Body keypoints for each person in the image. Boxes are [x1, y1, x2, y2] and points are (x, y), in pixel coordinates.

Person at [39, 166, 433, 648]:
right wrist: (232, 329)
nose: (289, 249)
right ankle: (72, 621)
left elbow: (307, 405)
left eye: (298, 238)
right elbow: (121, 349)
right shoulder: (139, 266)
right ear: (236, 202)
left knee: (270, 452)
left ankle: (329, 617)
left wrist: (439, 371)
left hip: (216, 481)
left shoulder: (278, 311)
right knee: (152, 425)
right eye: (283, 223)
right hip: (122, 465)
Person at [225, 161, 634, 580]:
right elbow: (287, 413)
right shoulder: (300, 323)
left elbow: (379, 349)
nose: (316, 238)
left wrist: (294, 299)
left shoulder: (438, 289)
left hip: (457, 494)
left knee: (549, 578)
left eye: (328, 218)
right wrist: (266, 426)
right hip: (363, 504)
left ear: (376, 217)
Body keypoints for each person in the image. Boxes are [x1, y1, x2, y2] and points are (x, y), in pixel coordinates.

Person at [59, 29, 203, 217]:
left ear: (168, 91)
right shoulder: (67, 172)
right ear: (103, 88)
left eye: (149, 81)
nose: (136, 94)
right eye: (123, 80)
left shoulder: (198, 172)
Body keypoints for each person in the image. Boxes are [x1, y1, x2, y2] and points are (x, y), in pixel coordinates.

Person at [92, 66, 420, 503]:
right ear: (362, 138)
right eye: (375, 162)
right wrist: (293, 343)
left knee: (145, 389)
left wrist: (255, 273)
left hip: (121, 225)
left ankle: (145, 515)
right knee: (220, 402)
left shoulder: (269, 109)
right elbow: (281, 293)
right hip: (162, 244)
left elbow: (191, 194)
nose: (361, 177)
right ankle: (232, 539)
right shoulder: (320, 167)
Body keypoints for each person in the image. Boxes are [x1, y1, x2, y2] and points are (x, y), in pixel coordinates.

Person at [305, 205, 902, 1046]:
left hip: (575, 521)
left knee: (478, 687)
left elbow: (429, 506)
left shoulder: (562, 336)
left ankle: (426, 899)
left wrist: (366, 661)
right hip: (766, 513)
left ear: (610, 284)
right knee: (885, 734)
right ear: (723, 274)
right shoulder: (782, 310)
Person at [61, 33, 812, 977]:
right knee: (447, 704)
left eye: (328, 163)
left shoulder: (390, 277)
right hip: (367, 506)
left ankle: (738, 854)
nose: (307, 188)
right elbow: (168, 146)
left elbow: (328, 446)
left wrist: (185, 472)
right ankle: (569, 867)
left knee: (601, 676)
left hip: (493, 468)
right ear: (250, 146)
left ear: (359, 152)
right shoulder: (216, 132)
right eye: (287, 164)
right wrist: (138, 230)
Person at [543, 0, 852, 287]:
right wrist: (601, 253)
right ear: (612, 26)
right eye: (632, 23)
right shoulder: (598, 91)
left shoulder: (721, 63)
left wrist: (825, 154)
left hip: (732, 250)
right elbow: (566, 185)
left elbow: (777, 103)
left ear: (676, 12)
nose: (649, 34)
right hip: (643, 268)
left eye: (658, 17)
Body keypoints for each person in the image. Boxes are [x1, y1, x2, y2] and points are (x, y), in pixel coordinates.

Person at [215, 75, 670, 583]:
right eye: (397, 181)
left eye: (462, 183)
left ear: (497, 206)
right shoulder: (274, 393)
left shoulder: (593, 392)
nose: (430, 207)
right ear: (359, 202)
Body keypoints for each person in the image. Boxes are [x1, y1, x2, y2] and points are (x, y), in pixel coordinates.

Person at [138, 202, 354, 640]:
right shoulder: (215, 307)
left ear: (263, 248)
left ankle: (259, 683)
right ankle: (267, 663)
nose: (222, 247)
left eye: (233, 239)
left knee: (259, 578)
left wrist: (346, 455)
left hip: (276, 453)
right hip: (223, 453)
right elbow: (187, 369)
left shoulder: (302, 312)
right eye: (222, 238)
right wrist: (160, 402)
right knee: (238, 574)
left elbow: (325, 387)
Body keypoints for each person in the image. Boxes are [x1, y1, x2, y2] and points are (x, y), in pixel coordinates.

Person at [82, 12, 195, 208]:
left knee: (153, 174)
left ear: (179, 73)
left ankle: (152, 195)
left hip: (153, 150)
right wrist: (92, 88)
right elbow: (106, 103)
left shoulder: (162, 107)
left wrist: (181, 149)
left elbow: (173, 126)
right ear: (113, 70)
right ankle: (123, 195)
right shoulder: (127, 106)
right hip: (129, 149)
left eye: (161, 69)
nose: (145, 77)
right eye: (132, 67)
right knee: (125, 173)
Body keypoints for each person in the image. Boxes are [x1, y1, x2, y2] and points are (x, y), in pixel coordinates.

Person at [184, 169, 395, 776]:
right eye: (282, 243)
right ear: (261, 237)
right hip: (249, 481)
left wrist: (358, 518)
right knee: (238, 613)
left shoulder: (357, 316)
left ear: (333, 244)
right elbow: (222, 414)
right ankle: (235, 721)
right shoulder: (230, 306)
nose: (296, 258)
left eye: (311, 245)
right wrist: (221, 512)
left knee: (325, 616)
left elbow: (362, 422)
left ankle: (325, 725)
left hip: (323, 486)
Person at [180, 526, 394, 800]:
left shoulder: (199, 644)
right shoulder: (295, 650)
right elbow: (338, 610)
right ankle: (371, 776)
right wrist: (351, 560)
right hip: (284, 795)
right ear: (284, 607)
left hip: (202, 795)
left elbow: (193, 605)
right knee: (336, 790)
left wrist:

★ ★ ★ ★

_Exercise aim_.
A line belongs in the answer if it contains the word "nose"; copy every such line from the data above.

_Result_.
nose: (289, 249)
nose: (316, 238)
nose: (136, 94)
nose: (361, 177)
nose: (307, 188)
nose: (649, 34)
nose: (430, 207)
nose: (222, 247)
nose: (145, 77)
nose: (296, 258)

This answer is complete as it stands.